• [What this task involves]: Hand back every line from the beginning of the data below through the line containing "11. My car was", word for word and free of pictures.

Transcribed page contents:
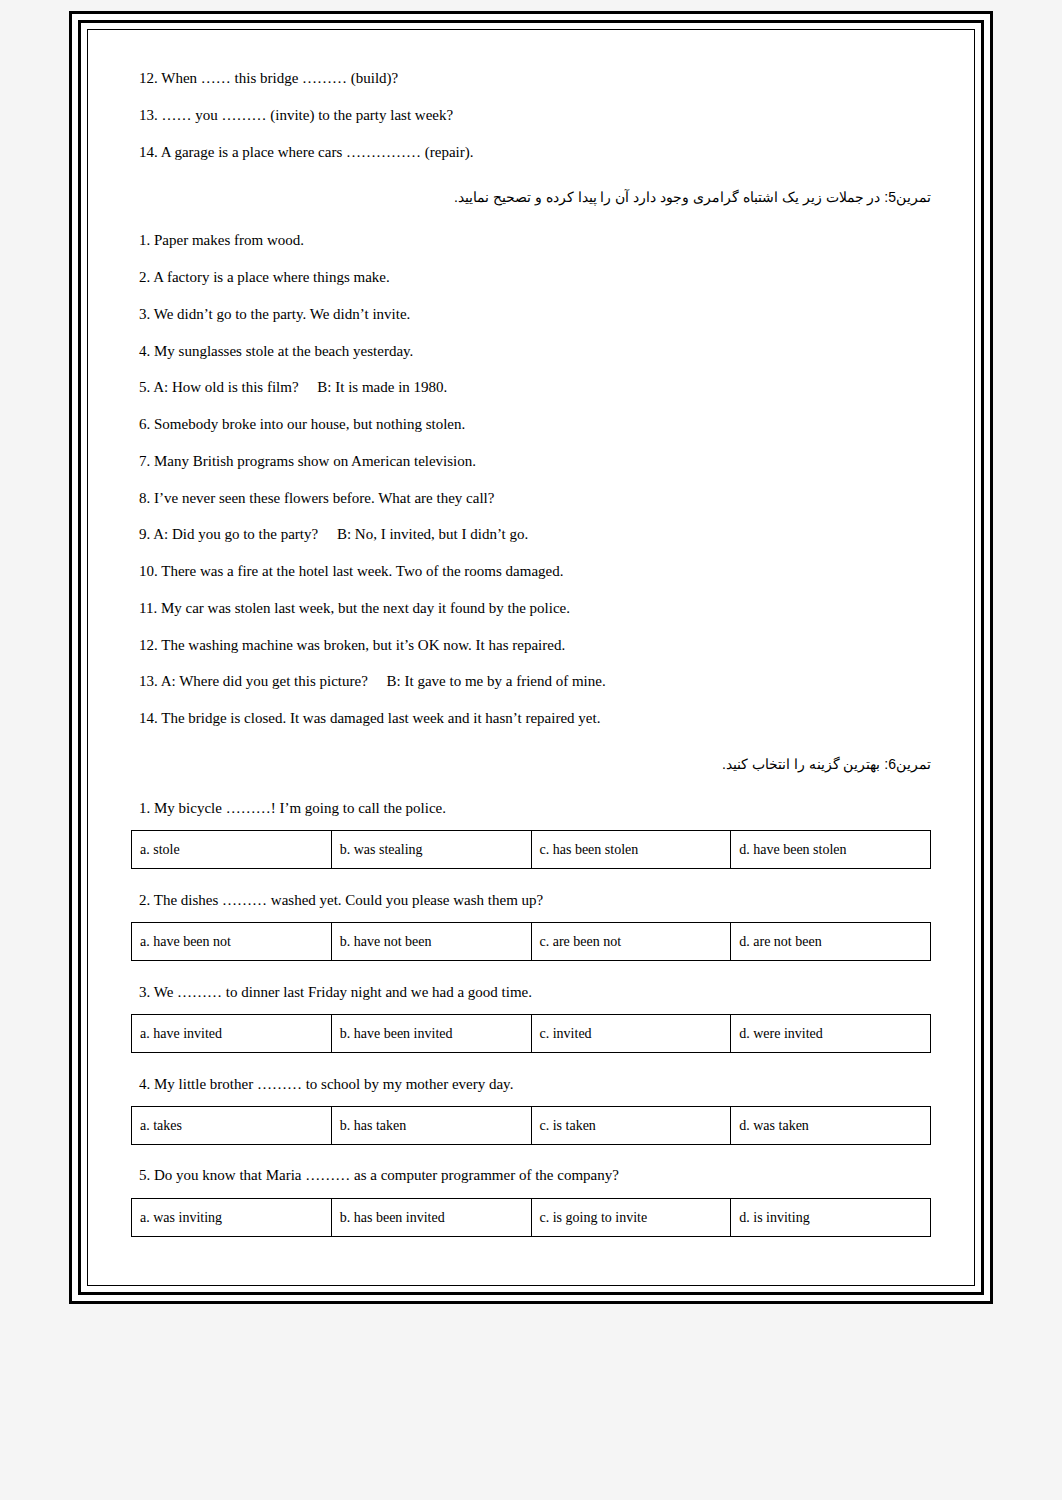12. When …… this bridge ……… (build)?
13. …… you ……… (invite) to the party last week?
14. A garage is a place where cars …………… (repair).
تمرین5: در جملات زیر یک اشتباه گرامری وجود دارد آن را پیدا کرده و تصحیح نمایید.
1. Paper makes from wood.
2. A factory is a place where things make.
3. We didn’t go to the party. We didn’t invite.
4. My sunglasses stole at the beach yesterday.
5. A: How old is this film? B: It is made in 1980.
6. Somebody broke into our house, but nothing stolen.
7. Many British programs show on American television.
8. I’ve never seen these flowers before. What are they call?
9. A: Did you go to the party? B: No, I invited, but I didn’t go.
10. There was a fire at the hotel last week. Two of the rooms damaged.
11. My car was stolen last week, but the next day it found by the police.
12. The washing machine was broken, but it’s OK now. It has repaired.
13. A: Where did you get this picture? B: It gave to me by a friend of mine.
14. The bridge is closed. It was damaged last week and it hasn’t repaired yet.
تمرین6: بهترین گزینه را انتخاب کنید.
1. My bicycle ………! I’m going to call the police.
| a. stole | b. was stealing | c. has been stolen | d. have been stolen |
2. The dishes ……… washed yet. Could you please wash them up?
| a. have been not | b. have not been | c. are been not | d. are not been |
3. We ……… to dinner last Friday night and we had a good time.
| a. have invited | b. have been invited | c. invited | d. were invited |
4. My little brother ……… to school by my mother every day.
| a. takes | b. has taken | c. is taken | d. was taken |
5. Do you know that Maria ……… as a computer programmer of the company?
| a. was inviting | b. has been invited | c. is going to invite | d. is inviting |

• [Finished task]:
12. When …… this bridge ……… (build)?
13. …… you ……… (invite) to the party last week?
14. A garage is a place where cars …………… (repair).
تمرین5: در جملات زیر یک اشتباه گرامری وجود دارد آن را پیدا کرده و تصحیح نمایید.
1. Paper makes from wood.
2. A factory is a place where things make.
3. We didn’t go to the party. We didn’t invite.
4. My sunglasses stole at the beach yesterday.
5. A: How old is this film? B: It is made in 1980.
6. Somebody broke into our house, but nothing stolen.
7. Many British programs show on American television.
8. I’ve never seen these flowers before. What are they call?
9. A: Did you go to the party? B: No, I invited, but I didn’t go.
10. There was a fire at the hotel last week. Two of the rooms damaged.
11. My car was stolen last week, but the next day it found by the police.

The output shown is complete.